As Credit Tightens, Companies Curtail Spending, Expansion

CarMax said this week that it might curtail lending by its financing arm. It laid off 600 workers this month in an effort to save costs.
CarMax said this week that it might curtail lending by its financing arm. It laid off 600 workers this month in an effort to save costs. (By Chris Rank -- Bloomberg News)
By Steven Mufson
Washington Post Staff Writer
Friday, October 17, 2008

With bank lending windows slammed shut for the past month, countless companies -- from pizza delivery firms and auto retailers to big real estate firms and utilities -- are hunkering down to survive the freeze in credit markets and slowdown in the economy.

Hard-pressed to sell bonds or arrange new loans, companies are dipping into credit lines, cutting back on spending, making deals with cash-rich partners or postponing projects.

Bethesda-based hotel giant Marriott International, for example, said that for the first time since the Sept. 11, 2001, terrorist attacks and only the second time ever, it had tapped $900 million of its $2.4 billion line of credit. CarMax of Richmond, which earlier this month laid off 600 employees to cut costs, said Wednesday that it might also curtail lending by its financing arm.
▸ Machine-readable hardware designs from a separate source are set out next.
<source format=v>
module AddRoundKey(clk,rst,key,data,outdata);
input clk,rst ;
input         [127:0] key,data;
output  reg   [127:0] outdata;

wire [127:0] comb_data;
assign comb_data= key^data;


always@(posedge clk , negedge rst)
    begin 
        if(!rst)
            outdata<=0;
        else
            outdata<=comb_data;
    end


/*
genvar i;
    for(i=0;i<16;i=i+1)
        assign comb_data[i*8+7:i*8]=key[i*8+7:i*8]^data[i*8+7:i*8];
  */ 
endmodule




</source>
And Domino's Pizza, which says it is well-positioned to weather the crisis, agreed to let some of its hard-pressed franchise owners defer payments to the chain.
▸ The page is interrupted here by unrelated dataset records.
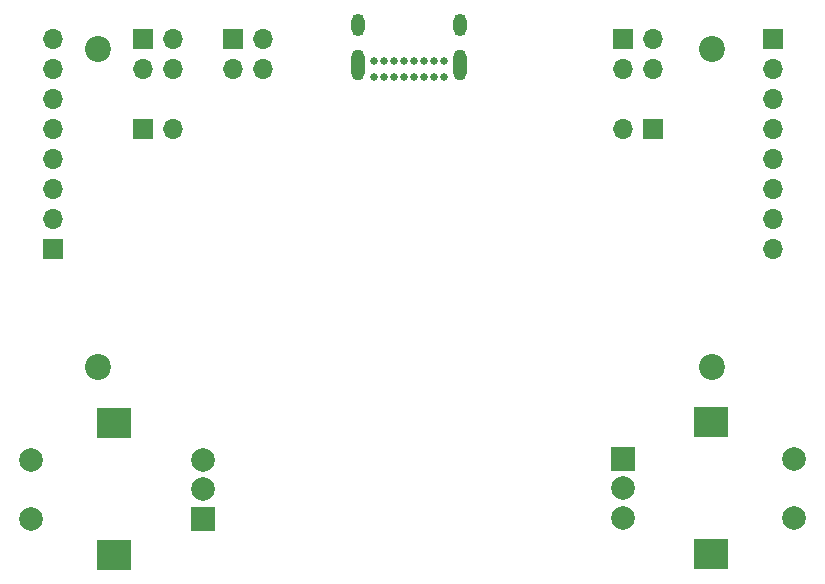
<source format=gbs>
%TF.GenerationSoftware,KiCad,Pcbnew,5.1.12-84ad8e8a86~92~ubuntu21.04.1*%
%TF.CreationDate,2021-11-23T21:41:36+01:00*%
%TF.ProjectId,main,6d61696e-2e6b-4696-9361-645f70636258,rev?*%
%TF.SameCoordinates,Original*%
%TF.FileFunction,Soldermask,Bot*%
%TF.FilePolarity,Negative*%
%FSLAX46Y46*%
G04 Gerber Fmt 4.6, Leading zero omitted, Abs format (unit mm)*
G04 Created by KiCad (PCBNEW 5.1.12-84ad8e8a86~92~ubuntu21.04.1) date 2021-11-23 21:41:36*
%MOMM*%
%LPD*%
G01*
G04 APERTURE LIST*
%ADD10C,2.200000*%
%ADD11O,1.117600X2.616200*%
%ADD12O,1.117600X1.905000*%
%ADD13C,0.660400*%
%ADD14C,2.000000*%
%ADD15R,3.000000X2.500000*%
%ADD16R,2.000000X2.000000*%
%ADD17O,1.700000X1.700000*%
%ADD18R,1.700000X1.700000*%
G04 APERTURE END LIST*
D10*
%TO.C,REF\u002A\u002A*%
X147250000Y-149750000D03*
%TD*%
%TO.C,REF\u002A\u002A*%
X95250000Y-149750000D03*
%TD*%
%TO.C,REF\u002A\u002A*%
X95250000Y-122750000D03*
%TD*%
%TO.C,REF\u002A\u002A*%
X147250000Y-122750000D03*
%TD*%
D11*
%TO.C,J4*%
X117276971Y-124140000D03*
X125926956Y-124139999D03*
D12*
X117276971Y-120755000D03*
X125926941Y-120755000D03*
D13*
X118626955Y-123770000D03*
X119476956Y-123770000D03*
X120326954Y-123770000D03*
X121176955Y-123770000D03*
X122026956Y-123770000D03*
X122876957Y-123770000D03*
X123726955Y-123770000D03*
X124576956Y-123770000D03*
X118626955Y-125120000D03*
X119476956Y-125120000D03*
X120326954Y-125120000D03*
X121176955Y-125120000D03*
X122026956Y-125120000D03*
X122876957Y-125120000D03*
X123726955Y-125120000D03*
X124576956Y-125120000D03*
%TD*%
D14*
%TO.C,SW3*%
X154200000Y-162480000D03*
X154200000Y-157480000D03*
D15*
X147200000Y-165580000D03*
X147200000Y-154380000D03*
D14*
X139700000Y-162480000D03*
X139700000Y-159980000D03*
D16*
X139700000Y-157480000D03*
%TD*%
D17*
%TO.C,JP2*%
X101600000Y-129540000D03*
D18*
X99060000Y-129540000D03*
%TD*%
D17*
%TO.C,JP1*%
X139700000Y-129540000D03*
D18*
X142240000Y-129540000D03*
%TD*%
D14*
%TO.C,SW2*%
X89640000Y-157560000D03*
X89640000Y-162560000D03*
D15*
X96640000Y-154460000D03*
X96640000Y-165660000D03*
D14*
X104140000Y-157560000D03*
X104140000Y-160060000D03*
D16*
X104140000Y-162560000D03*
%TD*%
D17*
%TO.C,J7*%
X109220000Y-124460000D03*
X106680000Y-124460000D03*
X109220000Y-121920000D03*
D18*
X106680000Y-121920000D03*
%TD*%
D17*
%TO.C,J6*%
X101600000Y-124460000D03*
X99060000Y-124460000D03*
X101600000Y-121920000D03*
D18*
X99060000Y-121920000D03*
%TD*%
D17*
%TO.C,J5*%
X142240000Y-124460000D03*
X139700000Y-124460000D03*
X142240000Y-121920000D03*
D18*
X139700000Y-121920000D03*
%TD*%
D17*
%TO.C,J3*%
X152400000Y-139700000D03*
X152400000Y-137160000D03*
X152400000Y-134620000D03*
X152400000Y-132080000D03*
X152400000Y-129540000D03*
X152400000Y-127000000D03*
X152400000Y-124460000D03*
D18*
X152400000Y-121920000D03*
%TD*%
D17*
%TO.C,J1*%
X91440000Y-121920000D03*
X91440000Y-124460000D03*
X91440000Y-127000000D03*
X91440000Y-129540000D03*
X91440000Y-132080000D03*
X91440000Y-134620000D03*
X91440000Y-137160000D03*
D18*
X91440000Y-139700000D03*
%TD*%
M02*

</source>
"It really feels like there's a bunker mentality in the credit community, and that goes all the way to Main Street USA," said David Brandon, Domino's chief executive.
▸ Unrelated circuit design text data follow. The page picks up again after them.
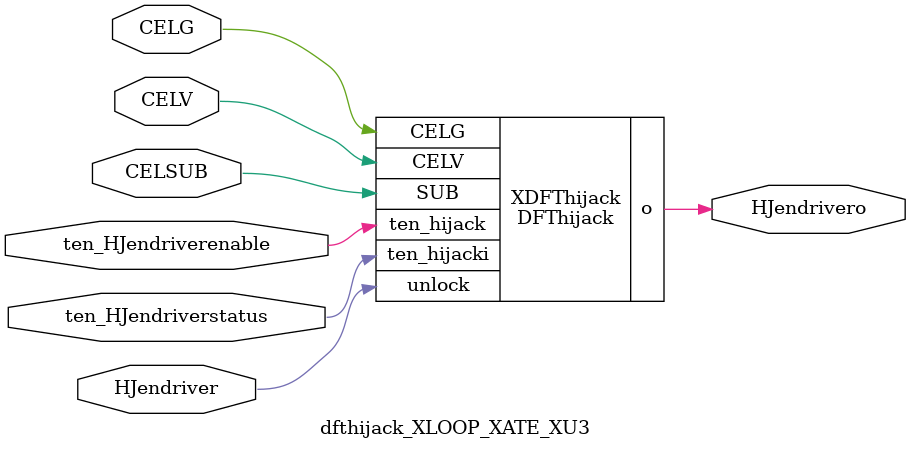
<source format=v>


module DFThijack ( o, CELG, CELV, SUB, ten_hijack, ten_hijacki, unlock );

  input CELV;
  input ten_hijack;
  input ten_hijacki;
  input unlock;
  output o;
  input SUB;
  input CELG;
endmodule


module dfthijack_XLOOP_XATE_XU3 (HJendrivero,CELG,CELV,CELSUB,ten_HJendriverenable,ten_HJendriverstatus,HJendriver);
output  HJendrivero;
input  CELG;
input  CELV;
input  CELSUB;
input  ten_HJendriverenable;
input  ten_HJendriverstatus;
input  HJendriver;

DFThijack XDFThijack(
  .o (HJendrivero),
  .CELG (CELG),
  .CELV (CELV),
  .SUB (CELSUB),
  .ten_hijack (ten_HJendriverenable),
  .ten_hijacki (ten_HJendriverstatus),
  .unlock (HJendriver)
);

endmodule


</source>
Commercial and industrial companies are scrambling to take protective actions as it becomes increasingly clear that the nation may be heading toward a prolonged recession and that government intervention efforts, including the $700 billion financial rescue plan, will take time to help the rest of the economy.

Even though the Dow Jones industrial average popped up 401.35 points yesterday and crude oil prices dipped below $70 a barrel, new government data showed that industrial production in the United States fell in September by the most in almost 34 years. Hurricanes and a strike by Boeing's aerospace union helped drive down production at factories, mines and utilities by 2.8 percent -- and that was before the global financial crisis came to a head.

Ever-tightening credit conditions could put scores of indebted companies in danger of default over the next year, according to analysts at investment houses and credit agencies.

Standard & Poor's predicts that as many as 125 major companies could default on their debt obligations in the next year and that non-financial companies with speculative credit ratings -- and thus extremely high borrowing costs -- face the need to refinance $56 billion in debts by the end of the year and $175 billion more in 2009.

"Those companies are in distress or in urgent need of capital and don't have access to credit markets," said Diane Vazza, a managing director at Standard & Poor's.

Friedman, Billings, Ramsey Group, an Arlington investment firm, estimates that $138.2 billion in long-term debt is set to come due within the next 12 months for S&P 500 companies outside the financial sector. The interest rate on this debt averages about 4.7 percent, far lower than the rates the companies would be able to obtain now.

"With the tremendous effort put forth by the U.S. government to triage our credit woes, a growing question to us now is where else in the equity markets are other casualties likely to surface?" said David Khani, director of research at FBR.

One company facing challenges is Chesapeake Energy, an Oklahoma City firm that says it is the largest producer of natural gas in the United States. As of June 30, it had $11.7 billion in debt, and analysts say it might need to sell some of its prospects and production, as it did earlier this year in a deal with BP.